Intel: A close look reveals portraits of many famous people such as John D. Rockefeller, J.P. Morgan, Cornelius Vanderbilt, Frida Kahlo, and Karl Marx, although not all are portrayed in a flattering way!
7. Mission District Murals by Various Artists . . . for San Francisco Travelers
Photo courtesy of idleformate
Balmy Alley, San Francisco, CA - Starting in the mid-1980’s, various artists created a series of vividly colored murals about human rights concerns, political and social issues, and the simply fantastical. Many focus on matters of particular importance to immigrants from Mexico and Central America. Today the work has grown to include several styles and artistic points of view. The best concentration of murals is in the one-block part of Balmy Alley between 24th and 25th streets. Best viewed on foot, this ever-changing collection of art offers an absorbing glimpse into the lives of San Francisco residents.
Intel: Murals abound in the Mission District–more than 600 in fact! Another great area to explore is Clarion Alley where the murals are not based on a single theme, but rather offer greater aesthetic variety and more ethnic diversity.
8. The Charging Bull by Arturo Di Modica . . . for New York City Travelers
Wall Street, New York, NY – Just as New York City’s Wall Street epitomizes the capitalistic spirit of a nation, so the Charging Bull, an oversized bronze representation of the symbol of stock market optimism and prosperity, captures the spirit of Wall Street. A gift by artist Arturo Di Modica, the bull remains the artist’s property, but it has been on “temporary” display for “one year” in downtown New York since the sculptor installed it in 1989. The bull’s status as a true icon and much-photographed tourist attraction suggests that it will remain indefinitely.
Intel: Own this piece! In 2004, Di Modica announced it was for sale with the stipulation that it won’t be moved from its present location.

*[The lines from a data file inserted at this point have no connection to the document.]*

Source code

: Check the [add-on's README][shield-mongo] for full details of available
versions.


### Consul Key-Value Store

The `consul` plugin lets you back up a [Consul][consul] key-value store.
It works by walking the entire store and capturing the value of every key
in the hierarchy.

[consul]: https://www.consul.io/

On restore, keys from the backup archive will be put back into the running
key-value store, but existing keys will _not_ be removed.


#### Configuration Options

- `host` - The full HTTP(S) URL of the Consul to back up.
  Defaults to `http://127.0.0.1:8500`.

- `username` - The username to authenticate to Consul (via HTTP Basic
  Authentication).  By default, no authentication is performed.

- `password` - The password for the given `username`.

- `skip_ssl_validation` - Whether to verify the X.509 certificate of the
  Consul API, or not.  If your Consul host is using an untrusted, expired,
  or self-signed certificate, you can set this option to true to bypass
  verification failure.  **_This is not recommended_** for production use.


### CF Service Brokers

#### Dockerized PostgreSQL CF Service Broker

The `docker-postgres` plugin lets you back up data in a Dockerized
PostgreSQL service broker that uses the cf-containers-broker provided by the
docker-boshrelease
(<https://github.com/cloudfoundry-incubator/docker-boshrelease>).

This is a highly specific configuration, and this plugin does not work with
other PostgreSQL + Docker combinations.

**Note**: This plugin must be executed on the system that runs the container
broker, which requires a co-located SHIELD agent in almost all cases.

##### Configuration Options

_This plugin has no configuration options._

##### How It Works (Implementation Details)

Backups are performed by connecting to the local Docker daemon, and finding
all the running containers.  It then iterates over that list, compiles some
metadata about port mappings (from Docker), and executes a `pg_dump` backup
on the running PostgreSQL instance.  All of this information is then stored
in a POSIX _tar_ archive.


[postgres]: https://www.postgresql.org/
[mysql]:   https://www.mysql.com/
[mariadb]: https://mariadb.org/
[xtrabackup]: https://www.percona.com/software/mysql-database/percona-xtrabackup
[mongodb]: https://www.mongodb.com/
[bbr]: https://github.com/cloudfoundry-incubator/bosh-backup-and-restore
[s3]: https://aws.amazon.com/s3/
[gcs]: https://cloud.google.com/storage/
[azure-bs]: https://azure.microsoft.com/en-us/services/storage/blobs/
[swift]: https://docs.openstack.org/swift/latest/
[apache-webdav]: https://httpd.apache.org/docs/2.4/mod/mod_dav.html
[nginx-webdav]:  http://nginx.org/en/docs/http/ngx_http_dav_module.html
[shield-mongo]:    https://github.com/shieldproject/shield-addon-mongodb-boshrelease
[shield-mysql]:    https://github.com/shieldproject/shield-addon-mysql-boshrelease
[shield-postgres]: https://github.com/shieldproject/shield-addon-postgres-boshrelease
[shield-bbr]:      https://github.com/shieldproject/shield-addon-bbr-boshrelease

9. Statues on the Charles Bridge . . . for Prague Travelers
Photo courtesy of scatterbrained
Vltava River, Prague, Czech Republic – Construction of the beautiful and romantic Charles Bridge, perhaps the most visited site in Prague, began in 1357. In contrast to the Gothic bridge with its 16 arches and three Gothic bridge towers, 30 statues of saints, most in the Baroque style, are situated on the balustrade of the bridge, 15 on either side.
Intel: The views of a fairytale castle on a hill on one side of the river and the Old Town on the opposite side, combined with the lamps that line the bridge, make this the perfect place for an evening stroll.
10. Lincoln Memorial by Architect Henry Bacon, Sculpture by Daniel French, and Murals by Jules Guerin . . . for Washington DC Travelers
The Mall, Washington, DC - This classic Greek temple, a fine example of Greek Revival architecture, honors the 16th president of the United States, Abraham Lincoln. Made of Colorado Yule marble and surrounded by 36 fluted Doric columns, the memorial glimmers on the horizon. Engraved on the inside walls are quotes from the Gettysburg Address and Lincoln’s second inaugural address. An enormous statue of Lincoln seated in a chair exuding authority, dignity, and compassion, dominates the interior space, a fitting honor to arguably our greatest president. Lincoln’s hands are sculpted to depict the sign language version of his initials, “A” and “L.”
Intel: Visit the Lincoln Memorial, Washington Monument, and Jefferson Memorial after dinner. It’s a win-win, especially in summer: The lighting is gorgeous and the summertime heat abates.